What better way to learn about a new technology than to speak with a professional. In this article we will ask the tough questions that most programmers want to know about today's development tools.
Kais Dukes is a knowledgeable .NET enthusiast who is currently helping to build one of the world's largest financial systems using .NET technology. With a passion for Mathematics, Kais has always been keen to solve problems using his strong analytical skills. It was a pleasure to interview Kais, and find out exactly how he feels about today’s technologies.
Kais started out at the early age of 7 with Basic on a ZX spectrum, and has continued programming for the last 15 years. In the first of two interviews with Kais, we find out how a software professional feels about today’s technologies.
With the 2003 release of Visual Studio it’s clear that .NET is here to stay. How long have you been involved with C# and .NET?
Language development fascinates me. I’d heard that they [Microsoft] were working on a new language called COOL (Common Object Oriented Language) around 1998, mostly through unofficial Usenet posts. The speculation surrounding the incomplete C# submission to ECMA in 2000 was also interesting – it was not clear at the time whether Microsoft were planning to deliver just a pure language, or a complete set of class libraries (which they eventually did).
What is your opinion of the two technologies .NET and Java?
Java has been a success for several reasons; one being that a virtual machine enables platform-neutrality. It’s clear that Microsoft must have been at least toying with some form of virtual machine for quite a while. It’s interesting that the technology behind MSIL appears to be older than it looks – they [Microsoft] bought out Colusua, who where developing a universal virtual machine, in 1996. Look at that, combined the whole J++ push, and its clear that Microsoft have long watched Java with keen interest.
Java developers seem to see C# as a Java clone. What are the fundamental differences between the two languages?

(Activity 1)
Please copy the entries starting at the line containing "right hip: (282, 231, 6)" and ending at the line containing "right ankle: (292, 259, 38)", swapping "ankle" for "heel" and leaving everything else unchanged.
The interview and the entries have no connection to each other.

Pose estimation data
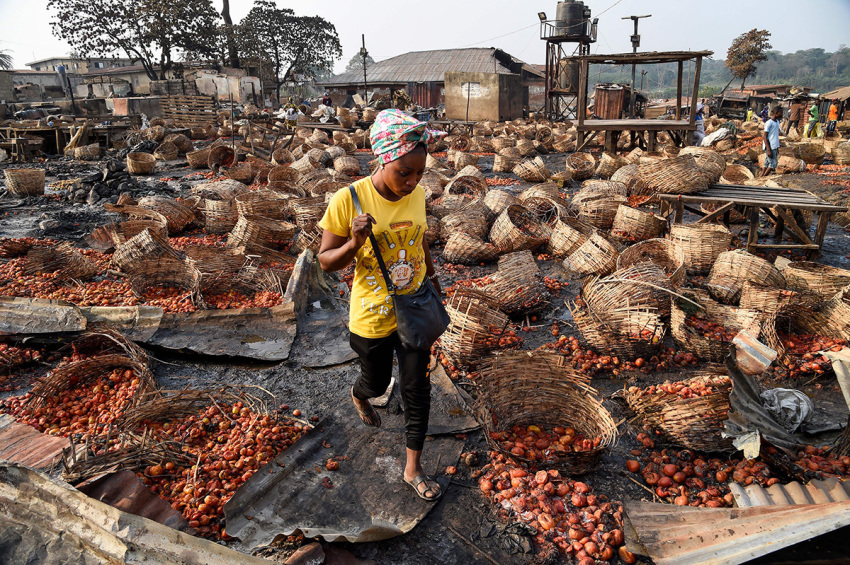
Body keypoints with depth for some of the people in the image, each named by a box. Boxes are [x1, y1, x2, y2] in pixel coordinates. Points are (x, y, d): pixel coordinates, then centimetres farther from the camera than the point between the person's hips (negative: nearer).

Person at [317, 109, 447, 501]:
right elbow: (326, 261, -13)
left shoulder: (417, 194, -7)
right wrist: (354, 243, -33)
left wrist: (433, 284, 18)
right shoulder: (349, 200, -21)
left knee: (416, 389, 9)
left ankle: (413, 468, 28)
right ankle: (359, 395, 60)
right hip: (373, 318, -3)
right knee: (377, 382, 20)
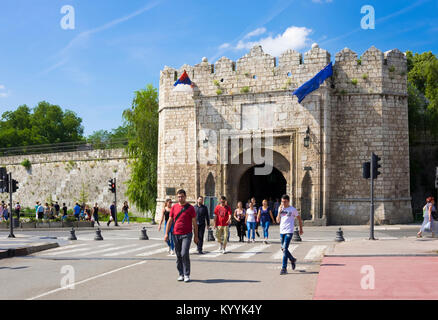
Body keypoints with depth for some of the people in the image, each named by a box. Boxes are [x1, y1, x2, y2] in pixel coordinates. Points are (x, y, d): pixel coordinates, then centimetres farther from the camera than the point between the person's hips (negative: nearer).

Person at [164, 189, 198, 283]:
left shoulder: (190, 208, 0)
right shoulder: (174, 207, 8)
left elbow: (194, 223, 3)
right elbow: (170, 221, 11)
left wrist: (196, 236, 0)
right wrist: (166, 233, 4)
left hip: (187, 235, -3)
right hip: (176, 235, 3)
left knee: (185, 254, -13)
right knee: (178, 255, 7)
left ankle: (187, 275, -2)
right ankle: (181, 274, 18)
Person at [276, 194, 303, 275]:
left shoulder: (293, 209, -4)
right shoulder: (280, 208, 8)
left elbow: (299, 219, 8)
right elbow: (278, 221, 5)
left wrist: (301, 229, 12)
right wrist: (279, 212, -8)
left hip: (289, 232, -5)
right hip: (282, 231, 6)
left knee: (285, 248, -14)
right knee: (283, 248, 12)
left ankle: (284, 268, -13)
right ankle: (292, 259, 38)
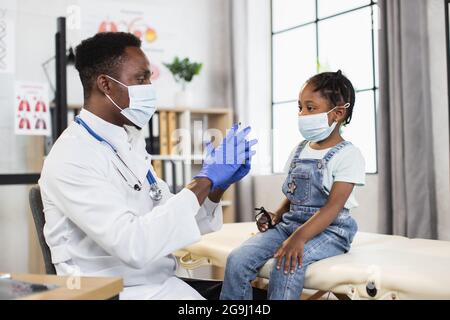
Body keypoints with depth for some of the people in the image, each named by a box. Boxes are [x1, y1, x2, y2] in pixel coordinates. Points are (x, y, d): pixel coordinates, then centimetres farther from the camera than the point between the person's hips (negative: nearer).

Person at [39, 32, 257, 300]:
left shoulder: (130, 141, 8)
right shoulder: (71, 157, -17)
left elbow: (169, 215, 10)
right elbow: (132, 245, -27)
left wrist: (217, 186, -7)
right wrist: (204, 181, -22)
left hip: (164, 282, 7)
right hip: (116, 292, -7)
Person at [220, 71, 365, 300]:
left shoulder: (348, 154, -8)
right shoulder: (299, 150, 14)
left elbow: (334, 206, -18)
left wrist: (299, 237, -30)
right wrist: (276, 216, -1)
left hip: (329, 229, -6)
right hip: (290, 221, 6)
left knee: (287, 266, -34)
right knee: (238, 259, -17)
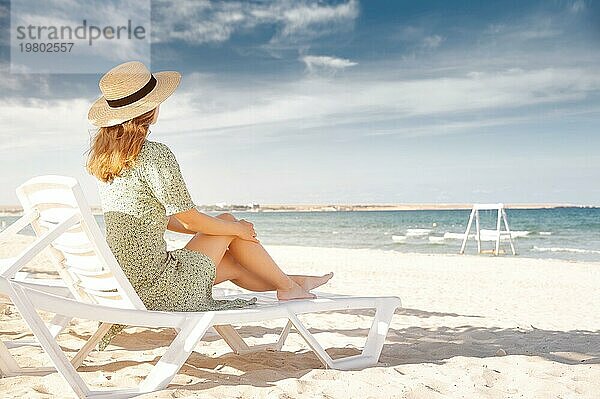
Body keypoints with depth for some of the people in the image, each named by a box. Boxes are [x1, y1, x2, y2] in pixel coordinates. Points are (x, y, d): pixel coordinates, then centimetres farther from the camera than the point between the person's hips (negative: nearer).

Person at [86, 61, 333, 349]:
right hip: (158, 290, -8)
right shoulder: (154, 154, -20)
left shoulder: (103, 155, 7)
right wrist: (238, 229, 5)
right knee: (228, 222, 7)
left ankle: (291, 283, 39)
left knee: (231, 262, 20)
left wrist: (203, 230, 21)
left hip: (120, 284, 8)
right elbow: (190, 218, -13)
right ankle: (289, 287, 22)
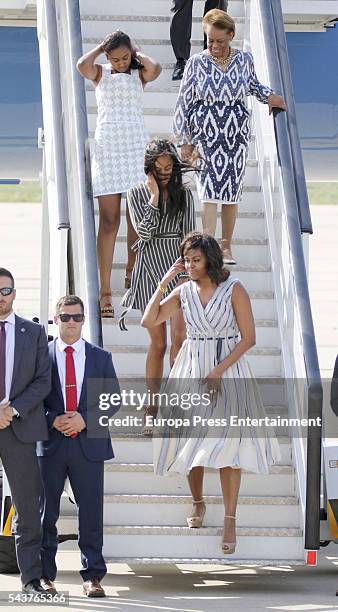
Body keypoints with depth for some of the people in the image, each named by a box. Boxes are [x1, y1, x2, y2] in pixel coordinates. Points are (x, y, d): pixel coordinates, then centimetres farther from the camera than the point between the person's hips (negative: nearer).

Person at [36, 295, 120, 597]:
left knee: (91, 513, 1)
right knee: (46, 512, 4)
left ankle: (92, 577, 8)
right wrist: (52, 420, -12)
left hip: (89, 444, 1)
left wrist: (85, 419, -9)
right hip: (50, 444, -1)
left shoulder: (101, 357, 10)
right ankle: (45, 576, 13)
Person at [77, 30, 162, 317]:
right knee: (109, 221, -7)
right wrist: (100, 47, 1)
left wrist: (137, 54, 3)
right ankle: (105, 291, -11)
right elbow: (82, 65, -15)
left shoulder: (139, 74, 10)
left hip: (136, 146, 2)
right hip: (107, 145, -1)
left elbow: (155, 68, -14)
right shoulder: (100, 73, 9)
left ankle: (131, 272, 23)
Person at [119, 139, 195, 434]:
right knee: (158, 343, 1)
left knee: (179, 336, -14)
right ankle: (153, 411, 10)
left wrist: (187, 271, -1)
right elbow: (144, 233, -8)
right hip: (150, 266, -1)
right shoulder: (138, 194, 3)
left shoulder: (184, 194, 8)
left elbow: (189, 235, 8)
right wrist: (154, 197, -13)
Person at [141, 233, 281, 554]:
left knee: (227, 442, -9)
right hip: (191, 370, 4)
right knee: (191, 439, 6)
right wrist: (163, 283, -5)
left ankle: (230, 520, -6)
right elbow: (148, 321, 2)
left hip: (229, 368, -4)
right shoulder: (183, 292, 3)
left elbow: (248, 338, -8)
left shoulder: (233, 289, -8)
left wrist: (219, 371, -15)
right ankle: (197, 503, 27)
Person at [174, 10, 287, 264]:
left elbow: (253, 84, 26)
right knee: (209, 191, -14)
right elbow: (183, 103, 1)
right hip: (205, 135, -3)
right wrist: (185, 142, -1)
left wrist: (269, 95, 5)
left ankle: (226, 247, 18)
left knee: (232, 192, 6)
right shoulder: (197, 63, -3)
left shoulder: (244, 59, 3)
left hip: (237, 135, 3)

(Activity 2)
In the interview, what was the name of the new language Microsoft was said to be working on around 1998?

(Exercise solution 1)
right hip: (282, 231, 6)
left knee: (285, 248, -14)
right knee: (283, 248, 12)
left heel: (284, 268, -13)
right heel: (292, 259, 38)

(Exercise solution 2)
COOL (Common Object Oriented Language).